For 22-year-old Solatho Manjati, working at the clinic has provided a newfound sense of purpose. He loves seeing people have “an element of choice.” “If it didn’t exist, it would mean that there would be a barrier for people accessing healthcare services,” Manjati tells Fortune. “It would mean that instead of reducing the spread of the virus, [you’re] throwing petrol into the fire.”
Youth in Philippi village in the Western Cape of South Africa operate a row of mobile health clinics to provide HIV prevention for the community. Michael van Rooyen for FortuineThe same week Fortune traveled to Philippi, President Trump signed an executive order to begin dismantling USAID, cutting funding for programs that help curb HIV infections and deaths.
While the Desmond Tutu Health Foundation’s funding from the Gates Foundation may not be threatened for this particular project, they depend on other modes of funding, too. Rousseau recently shared that a handful of the foundation’s grants were funded through the National Institutes of Health (NIH) in the U.S., and some projects have begun termination discussions. More broadly, HIV aid budgets have been slashed or reduced from the world’s wealthiest donor countries, which puts pressure on the entire global health ecosystem and threatens a reversal of progress. HIV infections have been reduced by 60% since the mid-90s, but 40 million people still have HIV as of 2023, and 600,000 are dying each year.
Despite the Gates’ Foundation’s recent announcement that it will spend $200 billion by the end of 2045 to significantly reduce the world’s deadliest diseases, nothing can get done without government buy-in and collaborative partnerships across the public and private sectors. It’s unclear what will become of the bipartisan-supported President’s Emergency Plan for AIDS Relief (PEPFAR), established under President George W. Bush in 2003, for example, which has invested over $110 billion in the fight against HIV/AIDS globally. Over 6 million people could die in the next four years if President Trump cuts U.S. aid for HIV/AIDS.

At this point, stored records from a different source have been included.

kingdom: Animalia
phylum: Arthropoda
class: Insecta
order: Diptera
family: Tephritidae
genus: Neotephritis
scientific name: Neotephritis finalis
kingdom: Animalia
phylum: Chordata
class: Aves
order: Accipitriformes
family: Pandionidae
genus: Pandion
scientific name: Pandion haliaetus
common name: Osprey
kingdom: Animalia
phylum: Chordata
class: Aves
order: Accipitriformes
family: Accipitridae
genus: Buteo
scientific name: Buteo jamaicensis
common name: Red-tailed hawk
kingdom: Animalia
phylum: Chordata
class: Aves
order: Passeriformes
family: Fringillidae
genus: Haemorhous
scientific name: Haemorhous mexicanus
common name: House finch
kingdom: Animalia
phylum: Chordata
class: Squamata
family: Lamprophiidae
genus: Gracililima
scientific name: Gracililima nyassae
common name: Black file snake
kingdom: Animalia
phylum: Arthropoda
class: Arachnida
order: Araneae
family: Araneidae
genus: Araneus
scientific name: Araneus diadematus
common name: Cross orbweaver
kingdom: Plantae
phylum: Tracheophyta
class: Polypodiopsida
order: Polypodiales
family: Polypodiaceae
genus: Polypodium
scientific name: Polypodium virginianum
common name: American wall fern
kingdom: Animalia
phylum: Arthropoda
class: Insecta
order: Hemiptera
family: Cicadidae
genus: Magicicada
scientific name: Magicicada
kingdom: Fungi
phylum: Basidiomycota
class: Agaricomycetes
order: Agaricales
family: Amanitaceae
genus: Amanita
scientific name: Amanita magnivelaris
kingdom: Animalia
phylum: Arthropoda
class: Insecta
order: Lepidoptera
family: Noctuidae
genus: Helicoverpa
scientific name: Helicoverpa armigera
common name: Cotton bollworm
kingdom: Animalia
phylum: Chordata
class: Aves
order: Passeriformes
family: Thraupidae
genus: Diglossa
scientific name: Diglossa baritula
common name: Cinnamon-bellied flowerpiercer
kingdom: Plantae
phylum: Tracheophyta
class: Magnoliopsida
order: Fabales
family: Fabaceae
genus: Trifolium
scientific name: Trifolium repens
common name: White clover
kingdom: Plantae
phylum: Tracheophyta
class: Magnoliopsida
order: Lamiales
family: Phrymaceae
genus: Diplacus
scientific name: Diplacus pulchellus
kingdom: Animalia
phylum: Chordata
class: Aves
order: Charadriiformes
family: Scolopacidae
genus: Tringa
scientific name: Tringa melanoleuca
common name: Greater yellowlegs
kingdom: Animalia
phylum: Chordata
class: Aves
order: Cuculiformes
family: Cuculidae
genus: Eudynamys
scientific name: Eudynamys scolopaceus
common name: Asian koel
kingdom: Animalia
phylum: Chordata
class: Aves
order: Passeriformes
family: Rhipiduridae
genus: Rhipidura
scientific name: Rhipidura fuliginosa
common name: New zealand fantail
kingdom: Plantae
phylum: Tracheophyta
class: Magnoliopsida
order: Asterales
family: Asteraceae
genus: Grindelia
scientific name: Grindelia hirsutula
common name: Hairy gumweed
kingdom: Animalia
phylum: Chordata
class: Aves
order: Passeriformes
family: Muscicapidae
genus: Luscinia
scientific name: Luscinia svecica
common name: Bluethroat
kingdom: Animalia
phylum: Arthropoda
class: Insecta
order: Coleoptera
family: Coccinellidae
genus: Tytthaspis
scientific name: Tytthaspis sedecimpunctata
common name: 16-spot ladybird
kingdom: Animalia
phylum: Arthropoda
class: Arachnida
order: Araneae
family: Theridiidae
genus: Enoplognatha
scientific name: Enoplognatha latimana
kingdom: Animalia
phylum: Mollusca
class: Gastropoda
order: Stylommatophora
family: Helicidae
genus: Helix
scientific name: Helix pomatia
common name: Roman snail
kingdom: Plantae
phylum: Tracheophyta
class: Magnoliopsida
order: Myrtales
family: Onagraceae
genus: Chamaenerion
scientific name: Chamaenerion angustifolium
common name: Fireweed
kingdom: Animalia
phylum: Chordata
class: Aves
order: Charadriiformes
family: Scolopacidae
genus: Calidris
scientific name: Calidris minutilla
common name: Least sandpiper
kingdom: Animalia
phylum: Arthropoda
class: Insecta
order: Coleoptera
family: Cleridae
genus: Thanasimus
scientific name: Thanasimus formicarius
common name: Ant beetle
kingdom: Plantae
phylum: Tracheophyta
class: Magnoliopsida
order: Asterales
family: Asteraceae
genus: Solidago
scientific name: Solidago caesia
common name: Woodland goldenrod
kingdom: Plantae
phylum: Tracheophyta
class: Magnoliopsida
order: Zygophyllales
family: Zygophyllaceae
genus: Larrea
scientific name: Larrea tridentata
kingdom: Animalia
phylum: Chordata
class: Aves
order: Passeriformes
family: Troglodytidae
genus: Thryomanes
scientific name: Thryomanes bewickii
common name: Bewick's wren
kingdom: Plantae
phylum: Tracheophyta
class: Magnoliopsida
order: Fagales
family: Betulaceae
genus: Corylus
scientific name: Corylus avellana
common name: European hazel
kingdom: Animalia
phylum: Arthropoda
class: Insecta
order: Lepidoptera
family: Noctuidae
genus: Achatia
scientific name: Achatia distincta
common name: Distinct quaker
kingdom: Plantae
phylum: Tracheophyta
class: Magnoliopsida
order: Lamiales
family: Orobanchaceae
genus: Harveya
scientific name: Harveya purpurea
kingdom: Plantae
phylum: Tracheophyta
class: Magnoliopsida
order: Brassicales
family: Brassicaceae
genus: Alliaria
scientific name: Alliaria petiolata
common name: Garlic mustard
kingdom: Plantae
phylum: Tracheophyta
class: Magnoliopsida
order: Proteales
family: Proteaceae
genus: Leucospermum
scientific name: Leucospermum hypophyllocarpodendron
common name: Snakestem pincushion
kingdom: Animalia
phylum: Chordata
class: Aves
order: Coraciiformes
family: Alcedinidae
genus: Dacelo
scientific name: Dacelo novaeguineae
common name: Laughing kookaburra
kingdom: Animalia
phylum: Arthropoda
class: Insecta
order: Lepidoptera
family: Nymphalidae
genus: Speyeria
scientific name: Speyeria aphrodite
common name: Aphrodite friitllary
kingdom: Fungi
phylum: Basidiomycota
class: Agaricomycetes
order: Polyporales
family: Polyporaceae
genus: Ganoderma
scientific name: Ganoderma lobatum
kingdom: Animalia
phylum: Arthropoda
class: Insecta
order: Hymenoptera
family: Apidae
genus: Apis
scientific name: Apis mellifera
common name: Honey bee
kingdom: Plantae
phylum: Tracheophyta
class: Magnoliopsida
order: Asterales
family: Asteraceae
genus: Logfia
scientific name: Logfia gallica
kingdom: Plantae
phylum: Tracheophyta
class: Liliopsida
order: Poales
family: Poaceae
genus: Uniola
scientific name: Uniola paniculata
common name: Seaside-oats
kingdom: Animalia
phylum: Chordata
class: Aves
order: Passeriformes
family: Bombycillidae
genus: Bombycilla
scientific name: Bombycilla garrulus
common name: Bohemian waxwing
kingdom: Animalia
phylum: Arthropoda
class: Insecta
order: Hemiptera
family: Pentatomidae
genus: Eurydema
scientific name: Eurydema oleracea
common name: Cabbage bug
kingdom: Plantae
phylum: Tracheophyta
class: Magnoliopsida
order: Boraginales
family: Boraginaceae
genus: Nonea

Bekker hopes that funding is restored, because she has seen the power of community-led interventions throughout Africa. “This money has been put to such good use around the world and on such a scale. I just see a small part of it because of my focus,” she said. “I have great hope for my continent … we’ll prevail. We’ve got to keep pressing forward, believing that eventually good things happen to people who stay the course and do the right thing.”
Back in Philippi, steps away from the parked trucks, you can see the word “Ubuntu” a Zulu word meaning I am because we are—etched next to another mural covering an abandoned basketball court. It feels strikingly relevant to the youth’s work below, many of whom have become friends, as they join forces to bring other people alongside their mission to destigmatize HIV and save their neighbors and friends from illness.
As for Manjati, he dreams of becoming a minister of health one day, so that this youth-led HIV prevention program and others like it live on. He recites the well-known expression that you can take the horse to the river, but you can’t force it to drink.
“But the horse, knowing where the river is, in its own time, can go and drink the water,” he says of working on health programs that educate people on ways to protect themselves.
“It’s a privilege,” Manjati says of his work.